I knew I wouldn’t forget that moment, not for the rest of my life.
“I’m not Eloisa. I don’t want the gift of losing my memory. I want to remember it all, remember you. I would rather die with those memories in my mind, with your name on my lips, than have the surgery and wake up, forgetting the best times of my life, forgetting you. Ignorance isn’t bliss.”
More tears leaked from my eyes. I didn’t know what to say.
“It’s okay Parker. Be happy. You’ve given me happiness.”
But I didn’t want to give him happiness. I wanted to give him life, longer than the one he was on the path to live. I couldn’t stop crying. The tears poured from my eyes and I nearly choked on a sob.
“Can I show you my tattoo now?” I nodded through the tears.
/> He stood up, pulling off his shirt. My eyes slid up to the bandage just above the words on his ribcage. He slowly removed the bandage. It was my name, in bold block letters above the words, “This world has only one sweet moment set aside for us.”
“You made a liar out of my tattoo, Parker.”
I raised my eyes from my name on his chest to his face. “What do you mean?”
“I didn’t get one sweet moment. I got handfuls of them.”

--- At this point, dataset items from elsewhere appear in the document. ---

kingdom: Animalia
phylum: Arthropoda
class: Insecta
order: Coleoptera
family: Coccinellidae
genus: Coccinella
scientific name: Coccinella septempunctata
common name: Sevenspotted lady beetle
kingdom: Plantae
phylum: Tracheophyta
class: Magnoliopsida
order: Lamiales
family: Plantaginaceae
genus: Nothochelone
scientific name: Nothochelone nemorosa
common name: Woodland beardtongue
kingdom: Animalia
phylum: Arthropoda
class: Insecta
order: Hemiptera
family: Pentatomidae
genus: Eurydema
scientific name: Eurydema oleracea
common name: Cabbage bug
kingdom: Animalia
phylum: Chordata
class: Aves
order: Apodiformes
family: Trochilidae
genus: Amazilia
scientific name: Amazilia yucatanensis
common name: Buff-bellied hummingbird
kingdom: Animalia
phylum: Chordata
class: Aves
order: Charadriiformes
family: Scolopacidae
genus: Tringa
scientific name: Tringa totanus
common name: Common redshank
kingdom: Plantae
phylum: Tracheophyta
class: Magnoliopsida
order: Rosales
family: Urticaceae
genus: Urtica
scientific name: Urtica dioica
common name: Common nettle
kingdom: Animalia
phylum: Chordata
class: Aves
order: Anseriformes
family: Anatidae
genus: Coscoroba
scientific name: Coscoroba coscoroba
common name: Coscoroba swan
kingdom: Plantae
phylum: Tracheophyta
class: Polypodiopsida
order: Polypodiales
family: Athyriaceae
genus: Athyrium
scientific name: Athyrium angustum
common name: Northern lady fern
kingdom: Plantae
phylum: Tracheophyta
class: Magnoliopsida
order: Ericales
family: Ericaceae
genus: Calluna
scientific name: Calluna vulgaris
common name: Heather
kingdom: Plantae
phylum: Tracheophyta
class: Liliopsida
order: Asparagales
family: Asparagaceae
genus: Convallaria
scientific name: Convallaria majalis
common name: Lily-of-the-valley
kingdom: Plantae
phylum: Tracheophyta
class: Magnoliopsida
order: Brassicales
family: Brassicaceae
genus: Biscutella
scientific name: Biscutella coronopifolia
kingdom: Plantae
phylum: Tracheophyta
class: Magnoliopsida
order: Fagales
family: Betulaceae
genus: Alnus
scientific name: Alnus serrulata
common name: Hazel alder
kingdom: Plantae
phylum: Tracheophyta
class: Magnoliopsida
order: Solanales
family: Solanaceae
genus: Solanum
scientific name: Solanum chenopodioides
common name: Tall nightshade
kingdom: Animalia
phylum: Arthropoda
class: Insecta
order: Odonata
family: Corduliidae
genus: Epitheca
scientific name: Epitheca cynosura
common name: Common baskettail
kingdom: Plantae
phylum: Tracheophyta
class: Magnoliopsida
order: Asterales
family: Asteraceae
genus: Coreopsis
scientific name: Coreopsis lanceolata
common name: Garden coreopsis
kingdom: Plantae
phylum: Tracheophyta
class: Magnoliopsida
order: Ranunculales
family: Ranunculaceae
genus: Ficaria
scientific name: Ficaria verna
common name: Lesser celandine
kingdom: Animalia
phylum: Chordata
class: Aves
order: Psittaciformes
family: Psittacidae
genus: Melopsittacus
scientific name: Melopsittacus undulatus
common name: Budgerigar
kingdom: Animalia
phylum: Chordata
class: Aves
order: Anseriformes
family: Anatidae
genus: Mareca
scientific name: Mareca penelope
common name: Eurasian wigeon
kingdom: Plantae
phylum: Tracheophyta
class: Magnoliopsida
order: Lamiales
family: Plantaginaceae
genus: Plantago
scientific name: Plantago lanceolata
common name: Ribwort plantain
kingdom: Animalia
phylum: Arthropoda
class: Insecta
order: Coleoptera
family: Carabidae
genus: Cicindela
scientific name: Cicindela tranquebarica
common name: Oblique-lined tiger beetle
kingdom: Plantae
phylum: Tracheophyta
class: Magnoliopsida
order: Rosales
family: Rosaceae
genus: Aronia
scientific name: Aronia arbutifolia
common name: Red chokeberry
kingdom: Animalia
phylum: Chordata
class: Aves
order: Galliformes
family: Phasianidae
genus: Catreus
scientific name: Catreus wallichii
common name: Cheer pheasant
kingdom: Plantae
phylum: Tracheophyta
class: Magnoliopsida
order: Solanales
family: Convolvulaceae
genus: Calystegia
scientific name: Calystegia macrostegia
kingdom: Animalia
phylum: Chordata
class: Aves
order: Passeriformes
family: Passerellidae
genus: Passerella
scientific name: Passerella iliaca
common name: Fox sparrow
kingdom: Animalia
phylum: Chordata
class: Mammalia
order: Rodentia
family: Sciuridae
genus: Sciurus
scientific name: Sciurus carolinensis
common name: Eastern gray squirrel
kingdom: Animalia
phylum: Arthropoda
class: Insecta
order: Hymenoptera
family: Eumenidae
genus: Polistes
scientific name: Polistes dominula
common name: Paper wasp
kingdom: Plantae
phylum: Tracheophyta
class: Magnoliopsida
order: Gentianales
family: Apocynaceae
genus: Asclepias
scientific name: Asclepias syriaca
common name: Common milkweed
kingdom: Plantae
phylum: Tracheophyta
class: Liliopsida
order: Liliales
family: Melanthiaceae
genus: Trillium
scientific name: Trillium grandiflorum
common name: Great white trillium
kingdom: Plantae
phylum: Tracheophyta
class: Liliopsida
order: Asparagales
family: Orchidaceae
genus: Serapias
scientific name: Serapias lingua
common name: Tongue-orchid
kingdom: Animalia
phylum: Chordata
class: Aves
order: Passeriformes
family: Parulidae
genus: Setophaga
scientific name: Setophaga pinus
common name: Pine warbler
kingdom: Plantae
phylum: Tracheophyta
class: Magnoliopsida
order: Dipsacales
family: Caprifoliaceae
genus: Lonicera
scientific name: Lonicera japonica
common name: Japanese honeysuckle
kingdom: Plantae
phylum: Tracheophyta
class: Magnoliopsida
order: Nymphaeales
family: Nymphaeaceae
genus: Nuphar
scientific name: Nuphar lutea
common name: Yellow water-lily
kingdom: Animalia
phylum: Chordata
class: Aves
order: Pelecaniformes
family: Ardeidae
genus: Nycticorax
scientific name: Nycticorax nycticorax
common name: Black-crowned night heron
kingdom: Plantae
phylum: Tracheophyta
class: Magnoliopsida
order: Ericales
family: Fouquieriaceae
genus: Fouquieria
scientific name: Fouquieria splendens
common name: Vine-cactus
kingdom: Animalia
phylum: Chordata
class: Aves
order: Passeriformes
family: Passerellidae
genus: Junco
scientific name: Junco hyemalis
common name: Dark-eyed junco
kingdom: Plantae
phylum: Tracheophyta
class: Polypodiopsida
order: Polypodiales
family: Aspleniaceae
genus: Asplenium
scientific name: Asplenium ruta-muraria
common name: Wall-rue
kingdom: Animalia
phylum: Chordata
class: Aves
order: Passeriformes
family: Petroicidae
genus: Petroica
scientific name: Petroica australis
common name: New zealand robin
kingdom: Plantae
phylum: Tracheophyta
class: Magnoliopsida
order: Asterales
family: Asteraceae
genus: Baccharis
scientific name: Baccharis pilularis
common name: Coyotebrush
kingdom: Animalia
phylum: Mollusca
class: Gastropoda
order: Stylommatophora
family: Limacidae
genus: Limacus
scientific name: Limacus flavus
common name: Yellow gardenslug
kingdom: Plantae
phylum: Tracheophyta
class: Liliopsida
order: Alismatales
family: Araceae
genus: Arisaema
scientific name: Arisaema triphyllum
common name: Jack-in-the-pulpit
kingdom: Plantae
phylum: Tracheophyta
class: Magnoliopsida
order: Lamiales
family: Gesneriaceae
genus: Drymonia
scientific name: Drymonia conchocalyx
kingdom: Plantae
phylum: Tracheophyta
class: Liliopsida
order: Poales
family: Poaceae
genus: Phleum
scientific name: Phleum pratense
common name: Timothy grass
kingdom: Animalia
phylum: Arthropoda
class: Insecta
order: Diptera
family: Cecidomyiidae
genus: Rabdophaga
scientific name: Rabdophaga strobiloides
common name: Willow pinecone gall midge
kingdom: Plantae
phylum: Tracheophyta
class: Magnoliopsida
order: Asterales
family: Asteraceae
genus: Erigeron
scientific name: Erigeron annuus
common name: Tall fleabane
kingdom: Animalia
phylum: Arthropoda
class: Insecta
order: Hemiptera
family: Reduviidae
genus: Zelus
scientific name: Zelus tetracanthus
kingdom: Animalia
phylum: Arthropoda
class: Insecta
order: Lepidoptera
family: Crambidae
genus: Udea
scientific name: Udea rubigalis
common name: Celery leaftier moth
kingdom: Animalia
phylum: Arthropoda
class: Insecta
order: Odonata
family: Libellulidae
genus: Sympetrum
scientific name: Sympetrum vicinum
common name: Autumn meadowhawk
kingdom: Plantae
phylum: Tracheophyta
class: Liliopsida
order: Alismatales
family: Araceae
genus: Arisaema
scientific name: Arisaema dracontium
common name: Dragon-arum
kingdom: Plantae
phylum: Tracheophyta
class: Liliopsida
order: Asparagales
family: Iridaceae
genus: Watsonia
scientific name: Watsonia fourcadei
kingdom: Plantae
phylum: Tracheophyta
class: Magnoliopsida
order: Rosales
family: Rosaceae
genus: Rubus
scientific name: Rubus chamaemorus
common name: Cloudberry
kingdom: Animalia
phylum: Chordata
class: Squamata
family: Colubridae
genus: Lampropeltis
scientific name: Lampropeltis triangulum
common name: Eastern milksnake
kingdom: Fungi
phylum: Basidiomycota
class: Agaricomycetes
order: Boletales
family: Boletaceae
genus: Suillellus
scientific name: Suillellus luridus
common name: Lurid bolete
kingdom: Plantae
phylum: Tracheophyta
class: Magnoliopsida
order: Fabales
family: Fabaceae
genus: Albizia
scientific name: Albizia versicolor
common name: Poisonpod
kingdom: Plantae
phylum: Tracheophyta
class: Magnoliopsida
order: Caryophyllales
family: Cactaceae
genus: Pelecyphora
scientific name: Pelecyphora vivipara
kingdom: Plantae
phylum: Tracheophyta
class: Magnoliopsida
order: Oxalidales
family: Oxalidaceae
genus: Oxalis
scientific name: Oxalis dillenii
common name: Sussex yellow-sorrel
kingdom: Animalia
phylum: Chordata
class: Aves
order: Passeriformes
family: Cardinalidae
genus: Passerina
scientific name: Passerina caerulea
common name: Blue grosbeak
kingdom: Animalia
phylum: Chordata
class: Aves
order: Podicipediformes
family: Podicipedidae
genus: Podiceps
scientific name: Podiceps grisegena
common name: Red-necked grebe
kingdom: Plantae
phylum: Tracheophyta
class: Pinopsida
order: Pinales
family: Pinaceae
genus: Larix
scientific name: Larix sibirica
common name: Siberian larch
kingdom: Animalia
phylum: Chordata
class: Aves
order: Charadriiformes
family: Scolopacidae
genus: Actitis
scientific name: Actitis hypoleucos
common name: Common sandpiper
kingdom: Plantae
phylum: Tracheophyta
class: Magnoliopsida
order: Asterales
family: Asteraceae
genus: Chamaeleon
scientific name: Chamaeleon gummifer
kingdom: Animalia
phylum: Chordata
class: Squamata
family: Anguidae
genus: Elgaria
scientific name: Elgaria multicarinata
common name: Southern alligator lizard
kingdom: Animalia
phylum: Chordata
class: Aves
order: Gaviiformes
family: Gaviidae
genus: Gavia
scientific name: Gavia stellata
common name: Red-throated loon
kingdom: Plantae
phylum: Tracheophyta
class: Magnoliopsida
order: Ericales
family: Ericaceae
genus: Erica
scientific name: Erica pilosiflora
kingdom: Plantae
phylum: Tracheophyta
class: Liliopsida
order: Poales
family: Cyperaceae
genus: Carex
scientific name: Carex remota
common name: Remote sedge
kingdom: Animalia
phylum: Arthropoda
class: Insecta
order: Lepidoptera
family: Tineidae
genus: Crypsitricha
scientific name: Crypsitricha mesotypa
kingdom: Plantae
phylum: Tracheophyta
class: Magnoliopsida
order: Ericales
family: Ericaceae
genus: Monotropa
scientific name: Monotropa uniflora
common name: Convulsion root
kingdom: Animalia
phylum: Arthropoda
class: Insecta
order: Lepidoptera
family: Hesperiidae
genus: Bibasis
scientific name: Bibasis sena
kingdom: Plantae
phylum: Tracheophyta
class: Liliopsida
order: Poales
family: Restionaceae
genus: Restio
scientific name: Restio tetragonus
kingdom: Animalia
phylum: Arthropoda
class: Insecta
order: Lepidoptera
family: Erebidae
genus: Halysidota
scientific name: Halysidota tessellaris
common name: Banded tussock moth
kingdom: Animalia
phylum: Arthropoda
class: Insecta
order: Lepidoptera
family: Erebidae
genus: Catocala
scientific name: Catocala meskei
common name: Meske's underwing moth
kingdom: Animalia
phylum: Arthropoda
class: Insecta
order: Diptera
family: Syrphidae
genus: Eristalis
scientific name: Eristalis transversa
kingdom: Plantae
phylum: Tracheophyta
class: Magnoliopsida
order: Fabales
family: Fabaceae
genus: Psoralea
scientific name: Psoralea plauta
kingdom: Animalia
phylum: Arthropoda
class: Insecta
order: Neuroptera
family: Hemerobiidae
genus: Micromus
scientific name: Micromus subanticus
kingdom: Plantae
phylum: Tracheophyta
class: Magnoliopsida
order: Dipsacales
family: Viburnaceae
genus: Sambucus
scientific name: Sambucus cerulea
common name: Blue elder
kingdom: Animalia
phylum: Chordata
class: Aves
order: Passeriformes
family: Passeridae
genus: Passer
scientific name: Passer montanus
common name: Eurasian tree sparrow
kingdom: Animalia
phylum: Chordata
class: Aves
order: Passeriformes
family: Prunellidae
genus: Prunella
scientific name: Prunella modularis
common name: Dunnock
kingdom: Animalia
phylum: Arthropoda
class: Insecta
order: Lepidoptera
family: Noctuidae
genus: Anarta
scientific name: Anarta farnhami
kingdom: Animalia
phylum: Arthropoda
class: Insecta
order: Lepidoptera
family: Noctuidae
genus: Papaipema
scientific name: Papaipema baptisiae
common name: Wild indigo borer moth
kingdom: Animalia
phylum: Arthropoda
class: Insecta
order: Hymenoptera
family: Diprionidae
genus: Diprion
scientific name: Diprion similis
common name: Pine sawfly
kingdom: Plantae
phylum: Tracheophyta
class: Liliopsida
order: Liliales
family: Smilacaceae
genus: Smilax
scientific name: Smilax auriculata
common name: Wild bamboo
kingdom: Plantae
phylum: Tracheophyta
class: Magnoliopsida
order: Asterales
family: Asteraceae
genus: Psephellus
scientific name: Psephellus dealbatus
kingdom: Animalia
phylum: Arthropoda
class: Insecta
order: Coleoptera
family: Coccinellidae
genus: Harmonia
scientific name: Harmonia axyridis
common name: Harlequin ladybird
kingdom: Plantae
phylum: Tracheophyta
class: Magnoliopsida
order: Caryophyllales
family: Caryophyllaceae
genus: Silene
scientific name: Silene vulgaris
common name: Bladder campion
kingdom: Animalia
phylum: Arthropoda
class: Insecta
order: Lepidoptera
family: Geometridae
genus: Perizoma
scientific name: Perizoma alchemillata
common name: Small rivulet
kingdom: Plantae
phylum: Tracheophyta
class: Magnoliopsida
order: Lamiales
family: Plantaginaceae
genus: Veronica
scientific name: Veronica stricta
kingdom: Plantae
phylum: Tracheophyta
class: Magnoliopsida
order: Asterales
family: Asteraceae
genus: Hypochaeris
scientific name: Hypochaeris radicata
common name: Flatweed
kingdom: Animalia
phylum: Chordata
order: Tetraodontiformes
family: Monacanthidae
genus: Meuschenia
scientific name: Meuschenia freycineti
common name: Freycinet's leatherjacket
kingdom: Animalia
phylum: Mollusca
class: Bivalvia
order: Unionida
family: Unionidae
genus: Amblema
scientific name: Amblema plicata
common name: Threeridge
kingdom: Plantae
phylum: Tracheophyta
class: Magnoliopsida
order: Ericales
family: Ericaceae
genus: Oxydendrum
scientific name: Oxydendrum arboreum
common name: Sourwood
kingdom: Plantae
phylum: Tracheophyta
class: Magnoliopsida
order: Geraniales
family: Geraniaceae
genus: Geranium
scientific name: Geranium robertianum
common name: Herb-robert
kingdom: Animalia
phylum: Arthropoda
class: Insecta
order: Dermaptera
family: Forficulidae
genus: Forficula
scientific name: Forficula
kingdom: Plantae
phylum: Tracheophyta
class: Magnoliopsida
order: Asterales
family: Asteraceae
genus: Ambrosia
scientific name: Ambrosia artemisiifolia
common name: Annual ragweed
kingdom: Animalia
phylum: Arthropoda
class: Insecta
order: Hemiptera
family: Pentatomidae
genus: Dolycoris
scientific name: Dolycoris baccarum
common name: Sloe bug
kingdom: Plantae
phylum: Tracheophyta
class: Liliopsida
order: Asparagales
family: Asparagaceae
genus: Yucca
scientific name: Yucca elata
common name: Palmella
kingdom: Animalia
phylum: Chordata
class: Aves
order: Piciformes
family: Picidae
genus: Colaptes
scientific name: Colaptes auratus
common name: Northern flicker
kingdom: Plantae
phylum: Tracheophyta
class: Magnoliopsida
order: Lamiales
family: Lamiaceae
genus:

I bit my lip again. I was still crying, but not as hard. “Do you want to see my tattoo?” I asked, choking on a sob.
“Of course I do.”
“Help me unzip this,” I said, turning around and holding up my hair.
He came up behind me and first placed a hand on the back of my neck. He squeezed gently on my neck before gliding his hand down to the top of the zipper.
When it was completely unzipped, I let my hair fall and turned around. I pulled the top of the dress down, clearing my breasts first. And then, after a deep breath for courage, I pulled it all the way down, pushing it over my hips to pool at my feet.
Everett was staring at the spot just under my left breast, on my ribs. He held a hand out for me and I grabbed it, thankful that he pulled me closer. His hand found the corner of the bandage. He looked at me, placed his other hand on the curve where my neck met my shoulder, and tugged the bandage.
I blew out a breath, from nerves, from the little lingering pain I still felt. He kept his eyes on me and threw the bandage behind us before leading me to sit on the bed. It was as if he knew, knew that the tattoo meant something more than just pretty ink on my skin. And then his eyes moved down and he sucked in a breath.
“Purgatoire,” he breathed. His eyes moved up to mine. “The E is capitalized.”
“The P and the E are both capitalized.”
“Parker,” he started, looking at the tattoo again.
“And Everett,” I finished.
“Purgatoire. Purgatory.”
I licked my lips. “It was the moment I started to feel again. You did that. It was my sweet moment.”